Over three million customers of a U.S. car company have had their details stolen after a cyber criminal posted them to a dark web forum, reports Infosecurity magazine. The data was stolen from DriveSure, a car dealership service provider focused on employee training programs and customer retention (also known as Krex, Inc) back in December. The data included names, home and email addresses, phone numbers, car and damage details, text and email messages with dealerships.

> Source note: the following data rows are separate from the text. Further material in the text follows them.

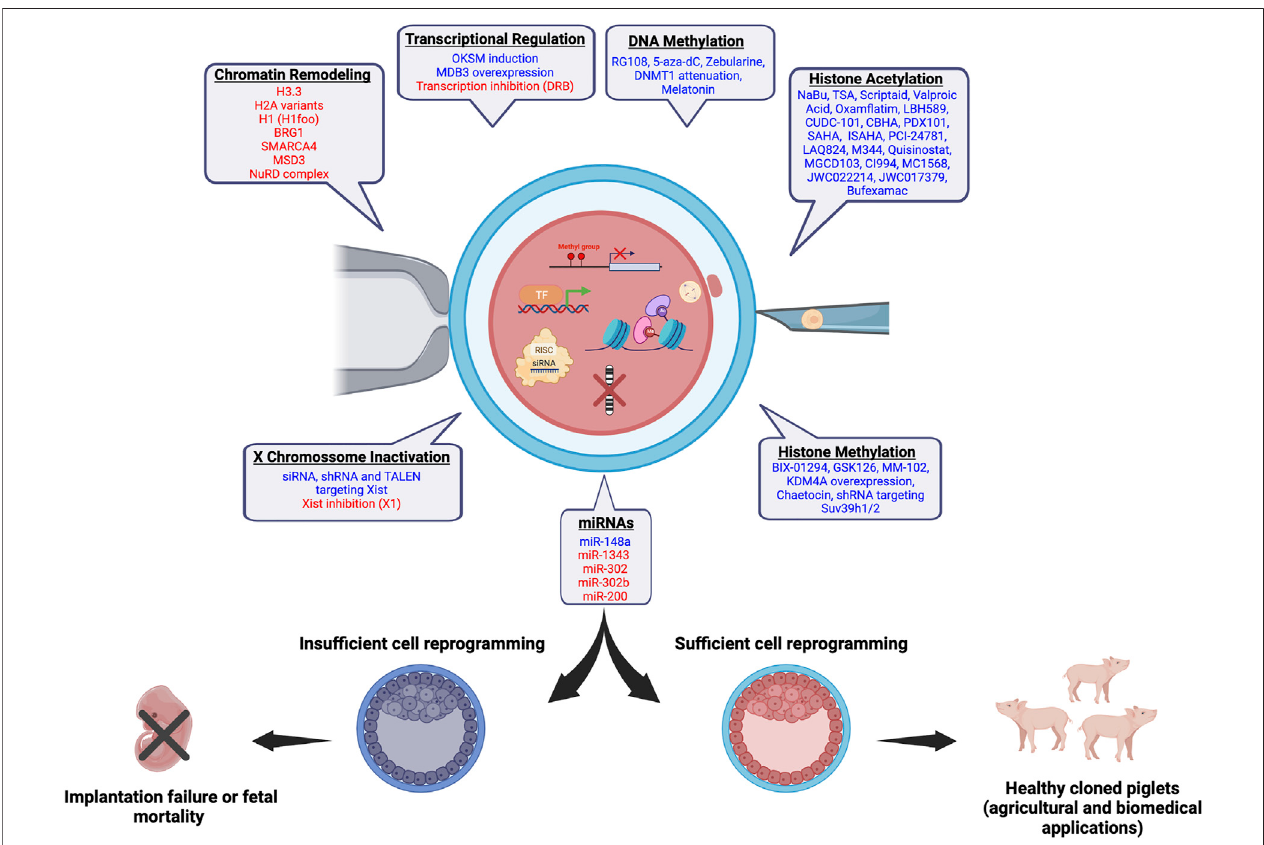
FIGURE1| Chromatin and epigeneticreprogrammingimpactingSCNT ef fi ciencyinpigs.Inblue, chromatin/epigenetic modi fi ersthathave beenpreviouslyshown to play a role on development of pig SCNT embryos and cloning ef fi ciency are listed. In red, modi fi ers that are believed to have a bene fi cial effect on the development of pig SCNT embryos based on studies in other species are listed. The fi gure was created with BioRender.com.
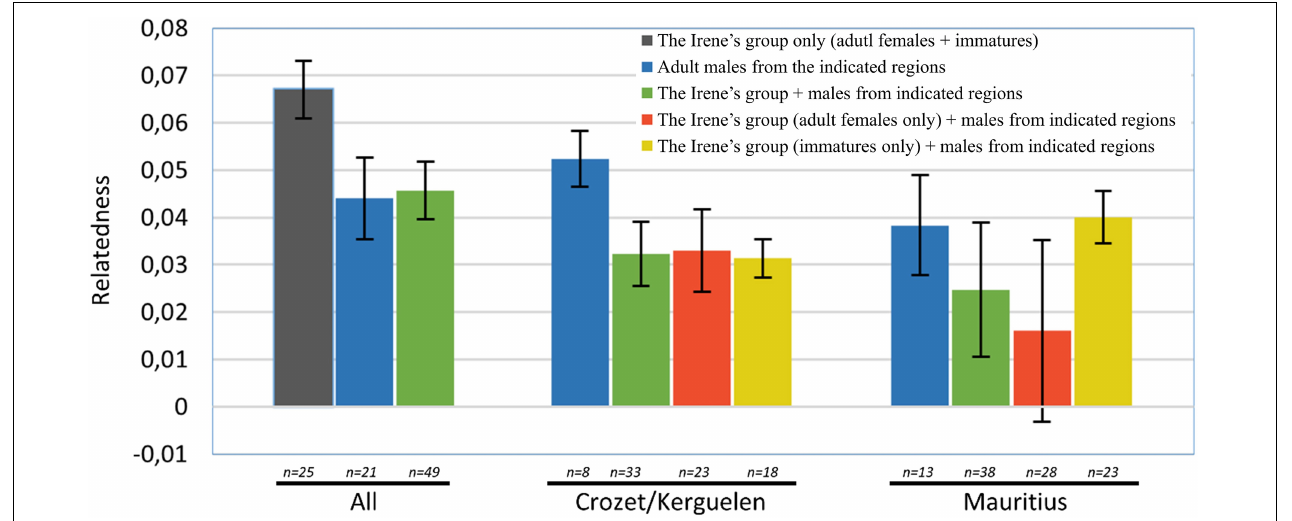
FIGURE 4 | Differences of average relatedness coefficients in groups and subgroups. Relatedness coefficients computed as the average of r k (Kalinowski et al., 2006), r W (Wang, 2002) and r L (Li et al., 1993) calculated through ML Relate and through Relate. The relatedness coefficients are first represented for all members of the Irène’s group, for all adult males and for all individuals. Note that the values of the Irène’s group are the higher (shown in dark gray, see Supplementary Table 8 for detail). Different combinations of individuals were then formed, and the relatedness coefficients calculated. The partitioning of the Irène’s group between adult females and immatures had a strong impact on the r calculated with adult males sampled off Mauritius, but not with those from Crozet/Kerguelen.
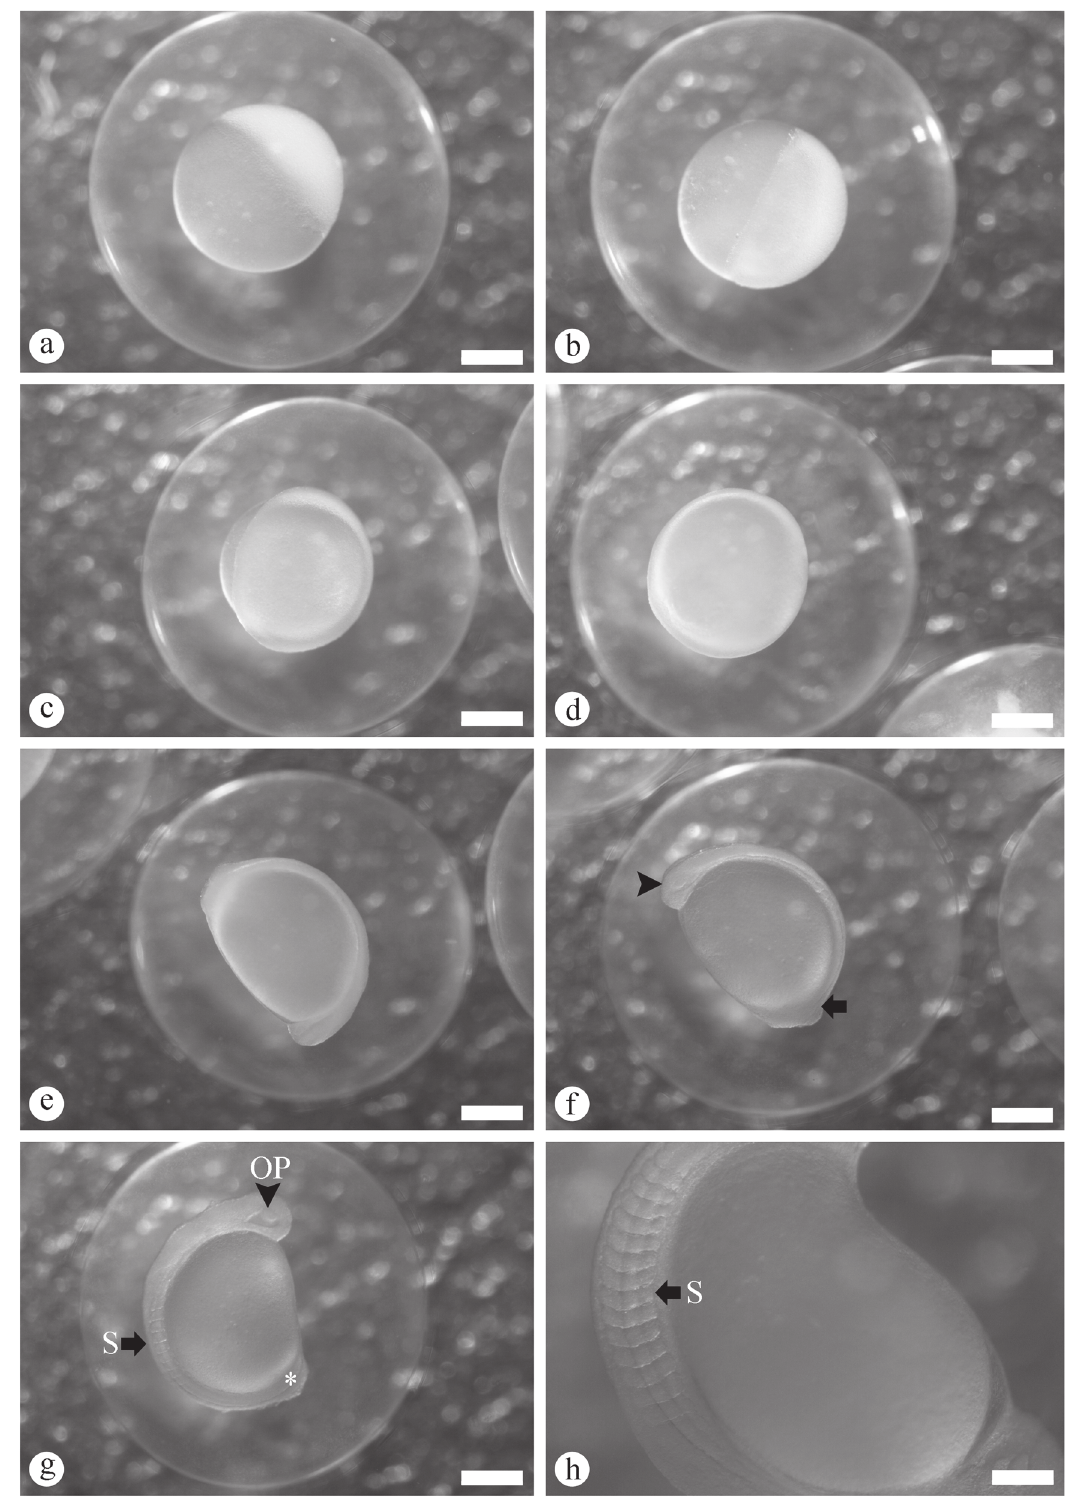
Fig. 3. Macroscopic aspects of embryonic and larval development of Steindachneridion parahybae . a-c ) gastrula stage: a ) epiboly of 25%; b ) epiboly of 50%; c ) epiboly of 90%; d ) final gastrula stage and blastopore closure (11 h 20 min AF); e-h ) organogenesis stage: e ) organogenesis and embryo growth (beginning of differentiation of embryonic layer); f ) differentiation of embryonic layers, head (arrowhead) and tail (arrow) (14 h 25 min AF); g ) distinguish between the cephalic (arrowhead) and caudal (asterisk) regions, somites (S), and optic vesicle (OP); h ) Detail of somites development (S). Bars: (a-g) 0.3 mm; (h) 0.2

Security reserachers from Risk Based Security said that nearly 30GB of data had been stolen, including the company’s MySQL databases, logs and backups of their databases, and some 3.3 million email addresses. The leak contains many .mil and .gov email addresses, and more than 5000 addresses from more than a hundred leading corporations, which makes it a very lucrative haul for threat actors.

The data can be used for anything from nation-state spearphishing operations, malware and ransomware campaigns and even simpler insurance fraud schemes. The PIIs leaked in this breach could be exploited to break into bank and email accounts, resulting in additional collateral damage to DriveSure clients. For their part, DriveSure responded promptly to Risk Based Security and are said to be investigating the incident.